Once your child is old enough to know who is who in her/his life, leaving the house without them, especially the mother will not be the same. Even when you are out of sight they panic and throw a tantrum. Though it feels good to know that they trust you and have grown attached to you, seeing them crying every time you leave can be stressful. It is perfectly normal and most children go through this stage but the following tips can help in making your goodbyes easier.
- Help them get used to other caregivers – if you are about to go back to work or you have a new house help, start practicing ahead of time. First leave them with another person they know for a few minutes, and then build on that.
- Do not say your goodbyes when they are sleepy or hungry – let us face it, sleep and hunger make children cranky even with you there. Therefore, time your departure after they are well fed and rested.

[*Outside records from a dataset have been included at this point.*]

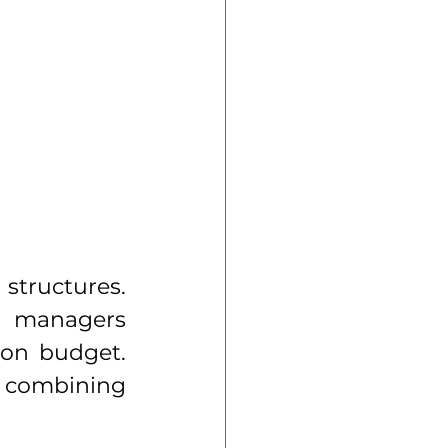
structures. 
 managers 
 on budget. 
 combining 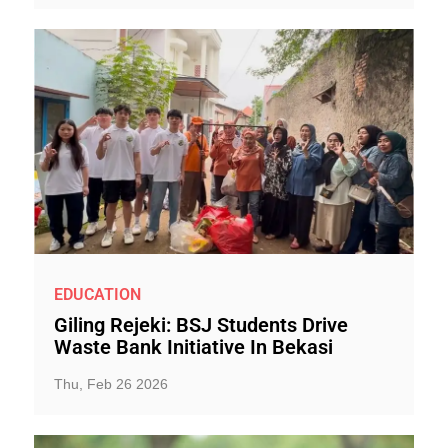
EDUCATION
Giling Rejeki: BSJ Students Drive
Waste Bank Initiative In Bekasi
Thu, Feb 26 2026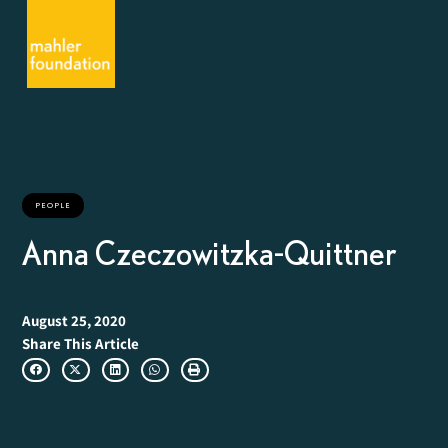
PEOPLE
Anna Czeczowitzka-Quittner
August 25, 2020
Share This Article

- Always say goodbye – don’t sneak out -Having a simple goodbye routine, which can be a hug and kiss, can settle their anxiety through time and assure them that you will be back.
- Be consistent – often times it is the parent who suffers from separation anxiety more than the child. Coming back to check on them after saying goodbye or changing your mind when you see them crying will not help the situation.
- Keep your promises – ‘I will come back once you finish counting up to 10.’ ‘If you don’t cry, I will bring you sweets when I come back.’ We have heard so many of these false promises from our mothers when we were children. This creates trust issues in the long run. It is better to teach your child honesty from a very young age.
If all these tips do not help to settle your child through time, pay attention to their behavior and other details when they are to be left with other people.